*** Opening INPUT DATA ***
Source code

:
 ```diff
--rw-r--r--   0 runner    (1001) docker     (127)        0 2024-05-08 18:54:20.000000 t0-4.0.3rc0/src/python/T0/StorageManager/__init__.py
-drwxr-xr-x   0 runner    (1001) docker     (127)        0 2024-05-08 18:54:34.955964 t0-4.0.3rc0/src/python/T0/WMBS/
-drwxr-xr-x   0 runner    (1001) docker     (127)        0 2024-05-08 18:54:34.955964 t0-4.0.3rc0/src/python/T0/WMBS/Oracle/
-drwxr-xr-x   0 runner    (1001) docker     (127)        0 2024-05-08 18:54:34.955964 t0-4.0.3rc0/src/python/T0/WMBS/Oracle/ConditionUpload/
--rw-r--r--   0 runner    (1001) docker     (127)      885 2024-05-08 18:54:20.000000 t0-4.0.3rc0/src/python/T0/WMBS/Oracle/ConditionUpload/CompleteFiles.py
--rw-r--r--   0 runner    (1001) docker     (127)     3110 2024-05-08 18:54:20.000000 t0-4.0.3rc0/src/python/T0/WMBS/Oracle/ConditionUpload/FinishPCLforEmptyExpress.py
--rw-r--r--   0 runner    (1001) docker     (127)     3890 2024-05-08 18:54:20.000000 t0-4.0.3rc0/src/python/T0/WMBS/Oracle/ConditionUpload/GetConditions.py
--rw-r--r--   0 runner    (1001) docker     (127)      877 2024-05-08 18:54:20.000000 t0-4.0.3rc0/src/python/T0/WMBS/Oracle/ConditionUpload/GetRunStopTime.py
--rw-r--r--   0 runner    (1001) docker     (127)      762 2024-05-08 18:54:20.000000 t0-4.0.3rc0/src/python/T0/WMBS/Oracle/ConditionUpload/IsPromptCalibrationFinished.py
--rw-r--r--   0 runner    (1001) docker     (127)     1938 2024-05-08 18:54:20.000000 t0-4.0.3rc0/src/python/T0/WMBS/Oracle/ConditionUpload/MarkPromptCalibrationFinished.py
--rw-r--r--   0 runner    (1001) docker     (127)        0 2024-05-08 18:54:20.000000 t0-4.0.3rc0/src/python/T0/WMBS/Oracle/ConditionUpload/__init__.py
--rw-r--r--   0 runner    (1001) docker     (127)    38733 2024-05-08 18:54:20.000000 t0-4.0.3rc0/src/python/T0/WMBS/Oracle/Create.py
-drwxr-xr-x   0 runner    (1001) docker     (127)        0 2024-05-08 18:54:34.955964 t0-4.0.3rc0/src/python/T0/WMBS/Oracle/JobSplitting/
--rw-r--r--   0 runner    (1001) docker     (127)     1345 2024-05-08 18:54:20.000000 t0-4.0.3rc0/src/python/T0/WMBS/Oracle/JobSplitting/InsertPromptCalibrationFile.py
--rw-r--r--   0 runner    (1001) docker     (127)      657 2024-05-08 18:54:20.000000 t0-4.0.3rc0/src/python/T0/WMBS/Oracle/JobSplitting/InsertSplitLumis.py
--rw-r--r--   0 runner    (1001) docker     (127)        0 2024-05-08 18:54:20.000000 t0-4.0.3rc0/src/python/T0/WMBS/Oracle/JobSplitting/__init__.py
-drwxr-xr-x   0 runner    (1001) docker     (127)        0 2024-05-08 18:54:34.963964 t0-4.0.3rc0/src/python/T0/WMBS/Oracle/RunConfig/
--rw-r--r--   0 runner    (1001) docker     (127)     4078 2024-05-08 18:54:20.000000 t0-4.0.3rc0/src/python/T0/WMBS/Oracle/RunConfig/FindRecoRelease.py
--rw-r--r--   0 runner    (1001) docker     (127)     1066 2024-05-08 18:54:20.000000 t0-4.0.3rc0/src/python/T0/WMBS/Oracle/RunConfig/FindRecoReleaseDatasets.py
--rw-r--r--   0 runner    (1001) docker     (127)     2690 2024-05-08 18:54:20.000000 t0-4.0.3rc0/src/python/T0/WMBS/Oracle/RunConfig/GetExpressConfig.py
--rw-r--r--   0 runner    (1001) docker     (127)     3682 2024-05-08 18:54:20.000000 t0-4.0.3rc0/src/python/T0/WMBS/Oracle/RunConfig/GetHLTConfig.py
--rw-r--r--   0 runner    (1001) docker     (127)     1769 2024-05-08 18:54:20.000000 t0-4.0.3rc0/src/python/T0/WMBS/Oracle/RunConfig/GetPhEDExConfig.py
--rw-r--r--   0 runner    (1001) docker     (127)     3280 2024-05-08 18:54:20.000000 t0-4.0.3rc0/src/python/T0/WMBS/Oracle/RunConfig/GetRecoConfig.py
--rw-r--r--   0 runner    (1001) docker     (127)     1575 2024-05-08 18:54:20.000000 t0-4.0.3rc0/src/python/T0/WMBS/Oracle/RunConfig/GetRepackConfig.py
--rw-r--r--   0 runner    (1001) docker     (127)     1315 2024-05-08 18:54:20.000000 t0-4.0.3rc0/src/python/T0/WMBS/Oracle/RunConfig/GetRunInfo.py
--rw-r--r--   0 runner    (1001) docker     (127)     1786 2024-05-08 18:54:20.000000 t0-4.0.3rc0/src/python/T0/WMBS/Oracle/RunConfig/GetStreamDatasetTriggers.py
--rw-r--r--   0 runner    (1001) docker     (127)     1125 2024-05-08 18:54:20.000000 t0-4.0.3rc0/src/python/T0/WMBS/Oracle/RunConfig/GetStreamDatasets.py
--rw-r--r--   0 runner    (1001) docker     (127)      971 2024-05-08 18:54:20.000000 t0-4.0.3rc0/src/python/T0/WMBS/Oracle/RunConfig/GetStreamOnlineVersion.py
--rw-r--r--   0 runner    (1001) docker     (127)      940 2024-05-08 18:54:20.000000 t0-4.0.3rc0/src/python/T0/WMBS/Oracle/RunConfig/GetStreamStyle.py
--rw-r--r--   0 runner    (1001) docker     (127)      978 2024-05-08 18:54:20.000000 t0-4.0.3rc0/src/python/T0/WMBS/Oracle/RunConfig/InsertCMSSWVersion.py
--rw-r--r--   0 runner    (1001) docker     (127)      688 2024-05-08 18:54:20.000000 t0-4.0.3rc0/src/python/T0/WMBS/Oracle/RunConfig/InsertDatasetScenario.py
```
*** Closing INPUT DATA ***
* **REQUIREMENT**
Please return the whole listing, line for line, exactly.

* **ANSWER SECTION**
Source code

:
 ```diff
--rw-r--r--   0 runner    (1001) docker     (127)        0 2024-05-08 18:54:20.000000 t0-4.0.3rc0/src/python/T0/StorageManager/__init__.py
-drwxr-xr-x   0 runner    (1001) docker     (127)        0 2024-05-08 18:54:34.955964 t0-4.0.3rc0/src/python/T0/WMBS/
-drwxr-xr-x   0 runner    (1001) docker     (127)        0 2024-05-08 18:54:34.955964 t0-4.0.3rc0/src/python/T0/WMBS/Oracle/
-drwxr-xr-x   0 runner    (1001) docker     (127)        0 2024-05-08 18:54:34.955964 t0-4.0.3rc0/src/python/T0/WMBS/Oracle/ConditionUpload/
--rw-r--r--   0 runner    (1001) docker     (127)      885 2024-05-08 18:54:20.000000 t0-4.0.3rc0/src/python/T0/WMBS/Oracle/ConditionUpload/CompleteFiles.py
--rw-r--r--   0 runner    (1001) docker     (127)     3110 2024-05-08 18:54:20.000000 t0-4.0.3rc0/src/python/T0/WMBS/Oracle/ConditionUpload/FinishPCLforEmptyExpress.py
--rw-r--r--   0 runner    (1001) docker     (127)     3890 2024-05-08 18:54:20.000000 t0-4.0.3rc0/src/python/T0/WMBS/Oracle/ConditionUpload/GetConditions.py
--rw-r--r--   0 runner    (1001) docker     (127)      877 2024-05-08 18:54:20.000000 t0-4.0.3rc0/src/python/T0/WMBS/Oracle/ConditionUpload/GetRunStopTime.py
--rw-r--r--   0 runner    (1001) docker     (127)      762 2024-05-08 18:54:20.000000 t0-4.0.3rc0/src/python/T0/WMBS/Oracle/ConditionUpload/IsPromptCalibrationFinished.py
--rw-r--r--   0 runner    (1001) docker     (127)     1938 2024-05-08 18:54:20.000000 t0-4.0.3rc0/src/python/T0/WMBS/Oracle/ConditionUpload/MarkPromptCalibrationFinished.py
--rw-r--r--   0 runner    (1001) docker     (127)        0 2024-05-08 18:54:20.000000 t0-4.0.3rc0/src/python/T0/WMBS/Oracle/ConditionUpload/__init__.py
--rw-r--r--   0 runner    (1001) docker     (127)    38733 2024-05-08 18:54:20.000000 t0-4.0.3rc0/src/python/T0/WMBS/Oracle/Create.py
-drwxr-xr-x   0 runner    (1001) docker     (127)        0 2024-05-08 18:54:34.955964 t0-4.0.3rc0/src/python/T0/WMBS/Oracle/JobSplitting/
--rw-r--r--   0 runner    (1001) docker     (127)     1345 2024-05-08 18:54:20.000000 t0-4.0.3rc0/src/python/T0/WMBS/Oracle/JobSplitting/InsertPromptCalibrationFile.py
--rw-r--r--   0 runner    (1001) docker     (127)      657 2024-05-08 18:54:20.000000 t0-4.0.3rc0/src/python/T0/WMBS/Oracle/JobSplitting/InsertSplitLumis.py
--rw-r--r--   0 runner    (1001) docker     (127)        0 2024-05-08 18:54:20.000000 t0-4.0.3rc0/src/python/T0/WMBS/Oracle/JobSplitting/__init__.py
-drwxr-xr-x   0 runner    (1001) docker     (127)        0 2024-05-08 18:54:34.963964 t0-4.0.3rc0/src/python/T0/WMBS/Oracle/RunConfig/
--rw-r--r--   0 runner    (1001) docker     (127)     4078 2024-05-08 18:54:20.000000 t0-4.0.3rc0/src/python/T0/WMBS/Oracle/RunConfig/FindRecoRelease.py
--rw-r--r--   0 runner    (1001) docker     (127)     1066 2024-05-08 18:54:20.000000 t0-4.0.3rc0/src/python/T0/WMBS/Oracle/RunConfig/FindRecoReleaseDatasets.py
--rw-r--r--   0 runner    (1001) docker     (127)     2690 2024-05-08 18:54:20.000000 t0-4.0.3rc0/src/python/T0/WMBS/Oracle/RunConfig/GetExpressConfig.py
--rw-r--r--   0 runner    (1001) docker     (127)     3682 2024-05-08 18:54:20.000000 t0-4.0.3rc0/src/python/T0/WMBS/Oracle/RunConfig/GetHLTConfig.py
--rw-r--r--   0 runner    (1001) docker     (127)     1769 2024-05-08 18:54:20.000000 t0-4.0.3rc0/src/python/T0/WMBS/Oracle/RunConfig/GetPhEDExConfig.py
--rw-r--r--   0 runner    (1001) docker     (127)     3280 2024-05-08 18:54:20.000000 t0-4.0.3rc0/src/python/T0/WMBS/Oracle/RunConfig/GetRecoConfig.py
--rw-r--r--   0 runner    (1001) docker     (127)     1575 2024-05-08 18:54:20.000000 t0-4.0.3rc0/src/python/T0/WMBS/Oracle/RunConfig/GetRepackConfig.py
--rw-r--r--   0 runner    (1001) docker     (127)     1315 2024-05-08 18:54:20.000000 t0-4.0.3rc0/src/python/T0/WMBS/Oracle/RunConfig/GetRunInfo.py
--rw-r--r--   0 runner    (1001) docker     (127)     1786 2024-05-08 18:54:20.000000 t0-4.0.3rc0/src/python/T0/WMBS/Oracle/RunConfig/GetStreamDatasetTriggers.py
--rw-r--r--   0 runner    (1001) docker     (127)     1125 2024-05-08 18:54:20.000000 t0-4.0.3rc0/src/python/T0/WMBS/Oracle/RunConfig/GetStreamDatasets.py
--rw-r--r--   0 runner    (1001) docker     (127)      971 2024-05-08 18:54:20.000000 t0-4.0.3rc0/src/python/T0/WMBS/Oracle/RunConfig/GetStreamOnlineVersion.py
--rw-r--r--   0 runner    (1001) docker     (127)      940 2024-05-08 18:54:20.000000 t0-4.0.3rc0/src/python/T0/WMBS/Oracle/RunConfig/GetStreamStyle.py
--rw-r--r--   0 runner    (1001) docker     (127)      978 2024-05-08 18:54:20.000000 t0-4.0.3rc0/src/python/T0/WMBS/Oracle/RunConfig/InsertCMSSWVersion.py
--rw-r--r--   0 runner    (1001) docker     (127)      688 2024-05-08 18:54:20.000000 t0-4.0.3rc0/src/python/T0/WMBS/Oracle/RunConfig/InsertDatasetScenario.py
```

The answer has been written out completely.